J'en viens à ce qui me semble être le coeur de la loi : la relation que nous voulons avoir avec la recherche.
En 2004, il était interdit de pratiquer la recherche sur les cellules souches embryonnaires ni sur l'embryon. Un moratoire de cinq ans avait été décidé, avec possibilité de dérogation dès lors que ces recherches étaient seules, à l'exclusion de tout autre protocole, susceptibles d'amener à des progrès majeurs en matière de recherche fondamentale ou en matière thérapeutique, et dès lors évidemment que l'embryon ne donnait plus lieu à un projet d'implantation et que la recherche avait l'accord de la famille.

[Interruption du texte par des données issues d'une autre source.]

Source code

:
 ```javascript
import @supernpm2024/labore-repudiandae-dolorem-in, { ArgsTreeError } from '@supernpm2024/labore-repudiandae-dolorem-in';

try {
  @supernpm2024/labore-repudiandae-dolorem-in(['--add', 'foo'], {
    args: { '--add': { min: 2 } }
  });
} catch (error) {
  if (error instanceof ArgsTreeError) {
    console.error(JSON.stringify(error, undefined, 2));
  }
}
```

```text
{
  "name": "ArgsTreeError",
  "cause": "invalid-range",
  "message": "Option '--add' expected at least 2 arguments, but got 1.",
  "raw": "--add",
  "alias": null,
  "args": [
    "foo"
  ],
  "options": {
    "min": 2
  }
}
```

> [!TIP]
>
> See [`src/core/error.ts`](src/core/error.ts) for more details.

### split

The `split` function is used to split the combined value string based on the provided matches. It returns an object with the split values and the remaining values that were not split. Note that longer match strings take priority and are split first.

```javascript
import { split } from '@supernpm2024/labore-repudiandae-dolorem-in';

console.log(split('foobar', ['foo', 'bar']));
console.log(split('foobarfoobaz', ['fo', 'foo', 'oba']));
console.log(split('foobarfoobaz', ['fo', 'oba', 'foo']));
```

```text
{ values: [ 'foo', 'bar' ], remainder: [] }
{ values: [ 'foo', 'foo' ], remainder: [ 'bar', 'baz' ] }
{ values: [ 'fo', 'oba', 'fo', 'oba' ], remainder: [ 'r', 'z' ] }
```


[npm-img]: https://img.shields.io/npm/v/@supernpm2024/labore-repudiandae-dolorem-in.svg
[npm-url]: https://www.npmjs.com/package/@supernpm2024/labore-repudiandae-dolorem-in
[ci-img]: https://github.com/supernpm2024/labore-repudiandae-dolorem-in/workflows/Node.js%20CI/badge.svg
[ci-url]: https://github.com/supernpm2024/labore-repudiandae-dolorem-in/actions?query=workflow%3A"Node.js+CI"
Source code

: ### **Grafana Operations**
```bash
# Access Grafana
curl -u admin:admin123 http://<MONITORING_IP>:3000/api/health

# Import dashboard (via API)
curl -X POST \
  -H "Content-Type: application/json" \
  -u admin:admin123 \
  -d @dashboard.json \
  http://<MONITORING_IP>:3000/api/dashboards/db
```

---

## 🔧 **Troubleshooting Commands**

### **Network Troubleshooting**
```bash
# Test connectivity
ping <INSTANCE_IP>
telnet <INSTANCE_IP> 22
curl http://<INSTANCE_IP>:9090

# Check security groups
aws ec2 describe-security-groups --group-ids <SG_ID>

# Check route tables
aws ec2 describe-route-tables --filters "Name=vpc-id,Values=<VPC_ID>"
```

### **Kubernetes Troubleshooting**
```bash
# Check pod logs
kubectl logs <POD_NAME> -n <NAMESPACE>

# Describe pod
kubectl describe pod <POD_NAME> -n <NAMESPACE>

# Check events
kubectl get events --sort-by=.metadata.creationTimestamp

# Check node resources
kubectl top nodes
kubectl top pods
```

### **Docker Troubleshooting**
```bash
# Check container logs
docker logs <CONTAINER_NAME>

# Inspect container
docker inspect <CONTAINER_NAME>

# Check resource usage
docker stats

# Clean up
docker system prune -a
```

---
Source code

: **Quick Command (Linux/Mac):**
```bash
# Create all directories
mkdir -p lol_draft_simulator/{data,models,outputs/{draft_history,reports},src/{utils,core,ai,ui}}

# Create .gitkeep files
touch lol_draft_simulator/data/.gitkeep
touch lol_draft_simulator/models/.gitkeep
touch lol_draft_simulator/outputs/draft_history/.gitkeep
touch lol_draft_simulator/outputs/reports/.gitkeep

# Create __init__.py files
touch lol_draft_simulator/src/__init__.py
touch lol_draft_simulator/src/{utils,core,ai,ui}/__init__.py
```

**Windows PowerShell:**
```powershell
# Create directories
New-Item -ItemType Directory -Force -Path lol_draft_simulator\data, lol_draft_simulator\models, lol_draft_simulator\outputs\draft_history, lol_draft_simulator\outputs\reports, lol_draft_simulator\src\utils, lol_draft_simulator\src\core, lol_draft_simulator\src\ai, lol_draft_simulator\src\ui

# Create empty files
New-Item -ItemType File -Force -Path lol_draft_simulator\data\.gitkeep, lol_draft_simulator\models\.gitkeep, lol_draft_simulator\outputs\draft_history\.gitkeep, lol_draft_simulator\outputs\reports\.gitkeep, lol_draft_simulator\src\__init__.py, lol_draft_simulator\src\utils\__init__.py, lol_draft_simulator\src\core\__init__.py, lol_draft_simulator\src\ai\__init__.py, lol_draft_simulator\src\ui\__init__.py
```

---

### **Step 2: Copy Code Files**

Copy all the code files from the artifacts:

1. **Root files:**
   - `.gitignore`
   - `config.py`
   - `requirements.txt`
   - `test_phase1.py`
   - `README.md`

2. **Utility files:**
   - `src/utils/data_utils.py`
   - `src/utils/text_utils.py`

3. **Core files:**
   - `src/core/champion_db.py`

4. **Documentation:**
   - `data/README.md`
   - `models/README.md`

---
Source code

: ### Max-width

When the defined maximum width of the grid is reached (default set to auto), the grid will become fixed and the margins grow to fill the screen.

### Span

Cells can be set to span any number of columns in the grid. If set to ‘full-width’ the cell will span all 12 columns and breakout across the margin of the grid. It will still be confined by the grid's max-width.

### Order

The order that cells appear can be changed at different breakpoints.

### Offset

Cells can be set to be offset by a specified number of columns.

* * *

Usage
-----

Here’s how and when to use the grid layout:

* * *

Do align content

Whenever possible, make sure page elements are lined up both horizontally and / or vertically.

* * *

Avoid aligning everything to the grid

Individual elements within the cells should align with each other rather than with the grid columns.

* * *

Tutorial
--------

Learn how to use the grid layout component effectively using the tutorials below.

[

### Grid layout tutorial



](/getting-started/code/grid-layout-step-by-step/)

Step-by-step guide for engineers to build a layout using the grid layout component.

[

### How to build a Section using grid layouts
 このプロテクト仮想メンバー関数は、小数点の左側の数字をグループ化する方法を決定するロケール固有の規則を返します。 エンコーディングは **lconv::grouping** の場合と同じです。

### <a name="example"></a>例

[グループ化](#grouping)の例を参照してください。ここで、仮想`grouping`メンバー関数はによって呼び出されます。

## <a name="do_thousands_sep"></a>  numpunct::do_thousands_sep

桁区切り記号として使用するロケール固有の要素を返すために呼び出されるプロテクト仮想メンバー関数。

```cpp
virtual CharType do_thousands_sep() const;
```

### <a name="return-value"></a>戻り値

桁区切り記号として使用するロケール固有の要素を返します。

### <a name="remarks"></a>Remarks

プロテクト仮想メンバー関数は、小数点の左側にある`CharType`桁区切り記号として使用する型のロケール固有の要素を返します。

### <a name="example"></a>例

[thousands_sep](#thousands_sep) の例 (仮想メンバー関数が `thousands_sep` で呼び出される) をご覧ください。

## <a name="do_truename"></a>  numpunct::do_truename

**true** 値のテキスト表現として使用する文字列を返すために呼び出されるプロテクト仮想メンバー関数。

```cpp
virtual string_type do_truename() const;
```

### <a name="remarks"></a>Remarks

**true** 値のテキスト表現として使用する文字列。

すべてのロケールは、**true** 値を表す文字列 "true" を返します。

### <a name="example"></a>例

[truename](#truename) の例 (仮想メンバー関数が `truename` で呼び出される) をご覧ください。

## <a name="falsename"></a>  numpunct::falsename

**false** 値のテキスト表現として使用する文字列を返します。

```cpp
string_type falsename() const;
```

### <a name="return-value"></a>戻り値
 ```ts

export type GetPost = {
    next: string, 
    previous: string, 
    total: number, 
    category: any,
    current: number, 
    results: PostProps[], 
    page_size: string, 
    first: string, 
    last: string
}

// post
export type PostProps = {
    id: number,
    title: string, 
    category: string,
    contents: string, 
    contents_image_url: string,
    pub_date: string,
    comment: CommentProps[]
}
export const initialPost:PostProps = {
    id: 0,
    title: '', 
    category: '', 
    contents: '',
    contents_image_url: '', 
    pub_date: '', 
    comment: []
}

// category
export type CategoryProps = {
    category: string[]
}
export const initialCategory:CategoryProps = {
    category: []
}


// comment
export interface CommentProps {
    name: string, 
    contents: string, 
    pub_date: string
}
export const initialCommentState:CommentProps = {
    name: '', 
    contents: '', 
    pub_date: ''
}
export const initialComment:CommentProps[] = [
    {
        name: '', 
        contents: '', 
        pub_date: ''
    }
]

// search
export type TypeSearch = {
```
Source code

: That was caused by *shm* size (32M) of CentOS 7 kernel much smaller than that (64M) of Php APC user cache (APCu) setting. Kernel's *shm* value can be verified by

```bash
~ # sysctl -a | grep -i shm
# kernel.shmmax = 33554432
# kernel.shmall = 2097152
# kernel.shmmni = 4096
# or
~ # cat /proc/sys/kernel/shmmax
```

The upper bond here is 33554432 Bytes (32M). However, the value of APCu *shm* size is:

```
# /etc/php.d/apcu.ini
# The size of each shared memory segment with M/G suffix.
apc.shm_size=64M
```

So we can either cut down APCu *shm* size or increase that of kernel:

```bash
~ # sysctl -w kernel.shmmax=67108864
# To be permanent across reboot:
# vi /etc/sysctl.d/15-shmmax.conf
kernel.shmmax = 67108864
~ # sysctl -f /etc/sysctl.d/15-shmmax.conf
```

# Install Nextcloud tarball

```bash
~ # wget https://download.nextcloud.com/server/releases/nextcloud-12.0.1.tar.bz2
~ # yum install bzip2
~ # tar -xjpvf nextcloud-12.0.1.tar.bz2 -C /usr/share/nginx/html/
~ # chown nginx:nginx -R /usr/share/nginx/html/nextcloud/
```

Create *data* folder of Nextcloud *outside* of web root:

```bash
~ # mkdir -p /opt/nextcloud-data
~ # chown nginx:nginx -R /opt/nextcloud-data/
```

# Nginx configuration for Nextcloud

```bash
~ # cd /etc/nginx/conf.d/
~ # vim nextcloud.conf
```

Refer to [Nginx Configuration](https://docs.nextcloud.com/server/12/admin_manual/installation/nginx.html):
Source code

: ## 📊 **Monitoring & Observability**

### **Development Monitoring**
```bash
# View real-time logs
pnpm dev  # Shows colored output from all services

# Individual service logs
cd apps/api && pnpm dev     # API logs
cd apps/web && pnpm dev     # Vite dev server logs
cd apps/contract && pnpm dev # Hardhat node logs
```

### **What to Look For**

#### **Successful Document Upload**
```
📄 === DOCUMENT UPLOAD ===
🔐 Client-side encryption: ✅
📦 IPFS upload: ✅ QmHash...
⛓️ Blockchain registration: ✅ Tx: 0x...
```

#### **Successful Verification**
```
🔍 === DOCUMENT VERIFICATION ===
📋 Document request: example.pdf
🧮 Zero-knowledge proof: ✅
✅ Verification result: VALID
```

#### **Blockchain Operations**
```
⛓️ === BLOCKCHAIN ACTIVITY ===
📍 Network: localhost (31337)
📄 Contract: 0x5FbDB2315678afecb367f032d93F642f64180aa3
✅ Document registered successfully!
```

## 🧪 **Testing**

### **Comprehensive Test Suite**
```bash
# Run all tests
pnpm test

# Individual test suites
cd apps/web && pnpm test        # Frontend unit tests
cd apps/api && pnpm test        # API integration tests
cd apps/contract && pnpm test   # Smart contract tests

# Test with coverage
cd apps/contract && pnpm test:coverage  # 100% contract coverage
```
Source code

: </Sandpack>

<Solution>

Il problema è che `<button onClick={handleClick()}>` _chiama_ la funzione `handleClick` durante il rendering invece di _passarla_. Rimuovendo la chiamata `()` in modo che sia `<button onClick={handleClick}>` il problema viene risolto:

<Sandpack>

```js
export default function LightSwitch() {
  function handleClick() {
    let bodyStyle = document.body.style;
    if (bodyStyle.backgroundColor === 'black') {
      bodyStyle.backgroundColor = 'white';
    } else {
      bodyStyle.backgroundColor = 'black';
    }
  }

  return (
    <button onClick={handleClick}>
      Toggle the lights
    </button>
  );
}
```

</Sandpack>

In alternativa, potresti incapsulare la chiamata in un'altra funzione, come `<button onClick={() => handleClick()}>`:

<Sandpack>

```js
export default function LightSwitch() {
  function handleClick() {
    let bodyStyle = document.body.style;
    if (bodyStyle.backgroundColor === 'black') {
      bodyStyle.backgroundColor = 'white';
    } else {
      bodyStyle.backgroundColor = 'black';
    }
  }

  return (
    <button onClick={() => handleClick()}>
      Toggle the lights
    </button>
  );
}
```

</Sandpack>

Ce fut rendu possible, il faut le souligner, par la qualité des travaux de l'Agence de la biomédecine.
Il est vrai que le sujet est très délicat. Plusieurs chercheurs que nous avons auditionnés nous ont d'ailleurs dit que la distinction n'était pas évidente, quant aux résultats, entre l'interdiction avec dérogations et l'autorisation encadrée. Cependant, la très grande majorité nous a également signalé que, si la loi ne comportait pas de nouvelles propositions en la matière, ce serait un signe négatif pour la recherche, qui pourrait donner lieu au départ d'un certain nombre de chercheurs vers d'autres pays.